Why :idle and not :armed? Robots have two independent states: the safety state (:armed/:disarmed) and the operational state (:idle/:executing). Runtime.state/1 returns the operational one when safety is :armed. See Commands and State Machine.

Step 4: Run any robot command

Once armed, you can execute any command in the same way. If your robot declares a :home command:

iex> Jido.AgentServer.cast(
...>   pid,
...>   Jido.Signal.new!(
...>     "bb.command.execute",
...>     %{robot: MyRobot, command: :home, goal: %{}}
...>   )
...> )
:ok

Step 5: Synchronous calls

cast/2 is fire-and-forget.

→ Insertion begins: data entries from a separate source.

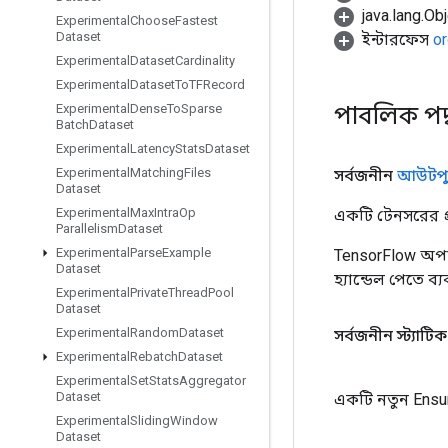
java.lang.Obj
Experimental
Choose
Fastest
Dataset
ইন্টারফেস
or
Experimental
Dataset
Cardinality
Experimental
Dataset
To
TFRecord
পাবলিক পদ
Experimental
Dense
To
Sparse
Batch
Dataset
Experimental
Latency
Stats
Dataset
Experimental
Matching
Files
সর্বজনীন
আউটপু
Dataset
Experimental
Max
Intra
Op
একটি টেনসরের প্র
Parallelism
Dataset
Experimental
Parse
Example
TensorFlow অপা
Dataset
হ্যান্ডেল পেতে ব
Experimental
Private
Thread
Pool
Dataset
Experimental
Random
Dataset
সর্বজনীন স্ট্যাটি
Experimental
Rebatch
Dataset
Experimental
Set
Stats
Aggregator
Dataset
একটি নতুন Ensu
Experimental
Sliding
Window
Dataset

If you want the result, use call/3 instead:

iex> {:ok, agent} =
...>   Jido.AgentServer.call(
...>     pid,
...>     Jido.Signal.new!(
...>       "bb.command.execute",
...>       %{robot: MyRobot, command: :home, goal: %{}}
...>     )
...>   )

The return is the updated agent struct; the action's {:ok, result} is recorded in agent.result.

What you've built

Application
 MyRobot                            # your robot + its supervision tree
 Jido (name: MyApp.Jido)
     MyRobot.Agent (id: "main")
         BB.Jido.PubSubBridge       # mounted by the plugin
         signal router  actions    # bb.command.execute, …

The agent is a single process; the bridge is a sibling under the agent's own children. Crashes in the bridge restart the bridge only.